## WORK TO BE COMPLETED
If a line in the listing below contains "pixels", return that line.

## RECORDS FOR THE TASK
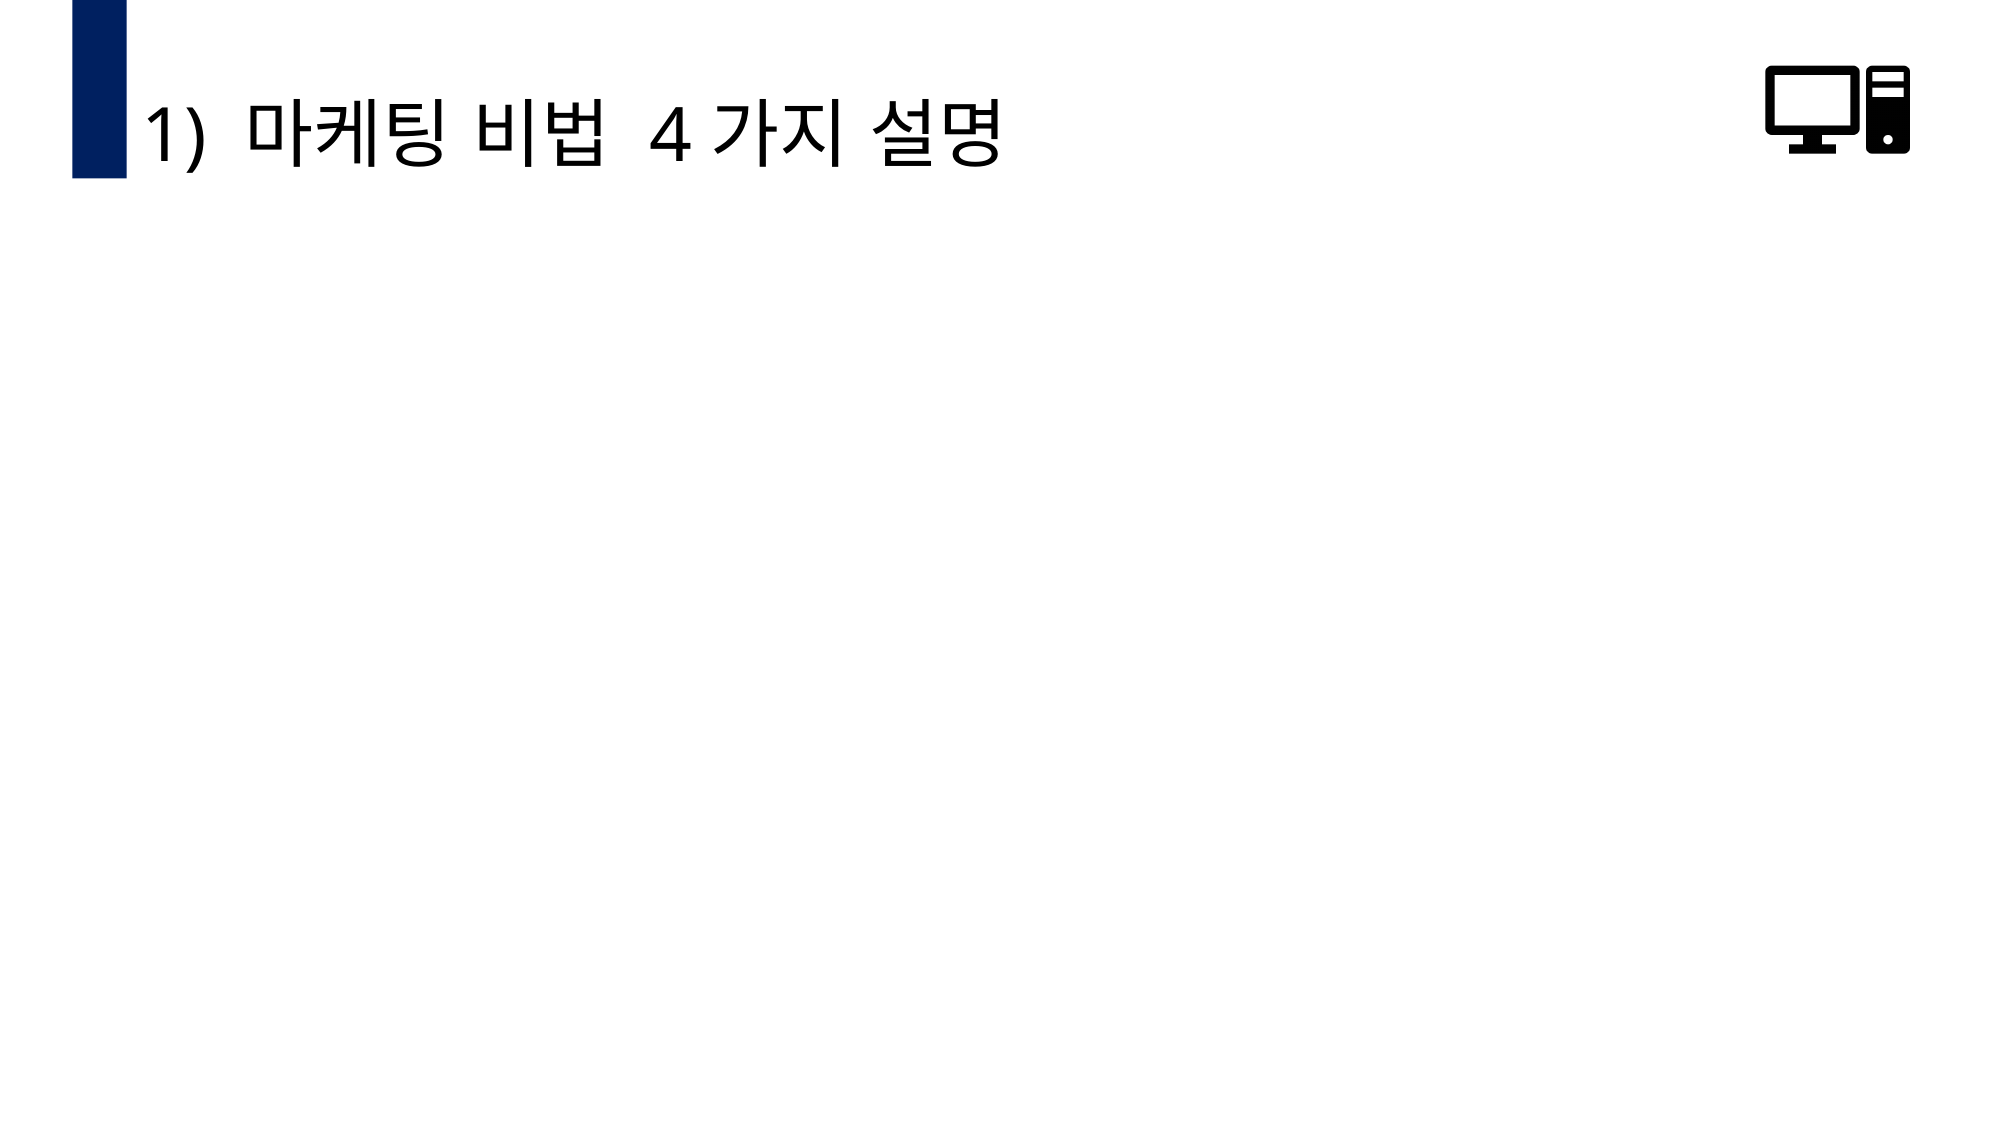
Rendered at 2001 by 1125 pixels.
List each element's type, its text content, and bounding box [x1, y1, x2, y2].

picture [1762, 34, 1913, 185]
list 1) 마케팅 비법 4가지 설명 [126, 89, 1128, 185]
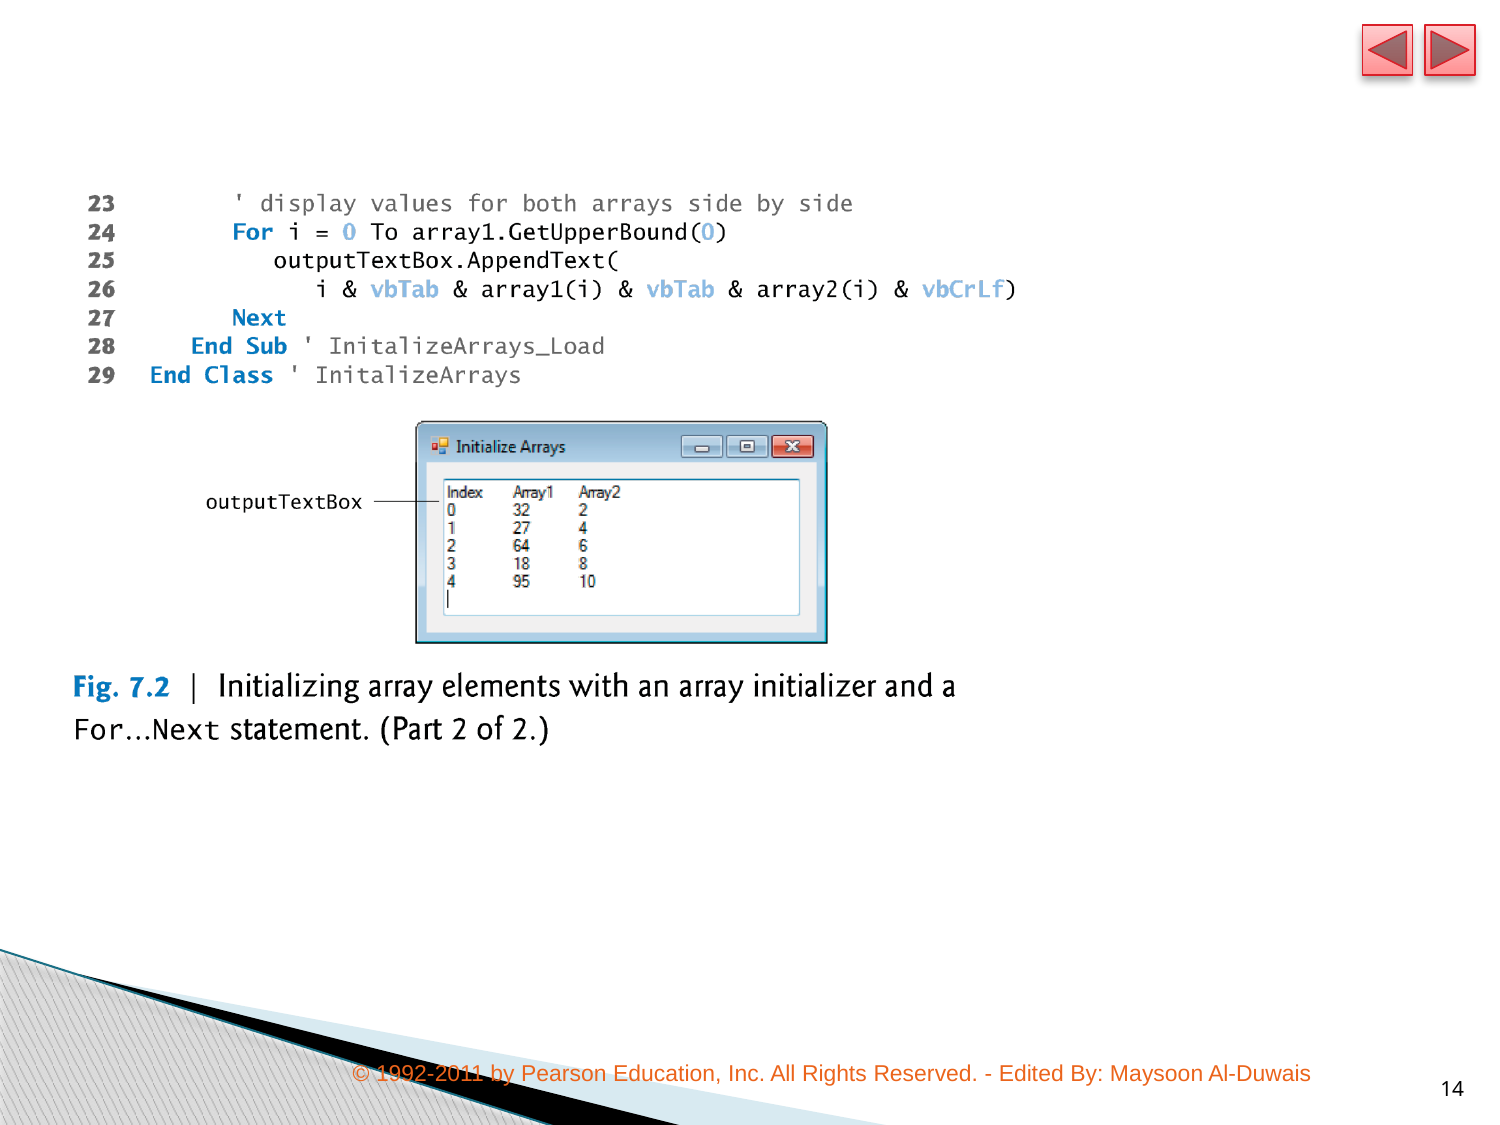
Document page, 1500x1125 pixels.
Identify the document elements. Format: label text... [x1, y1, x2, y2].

## SOLUTION TO THE PROBLEM
Rendered at 2001 by 1125 pixels.
Document page, 1500x1125 pixels.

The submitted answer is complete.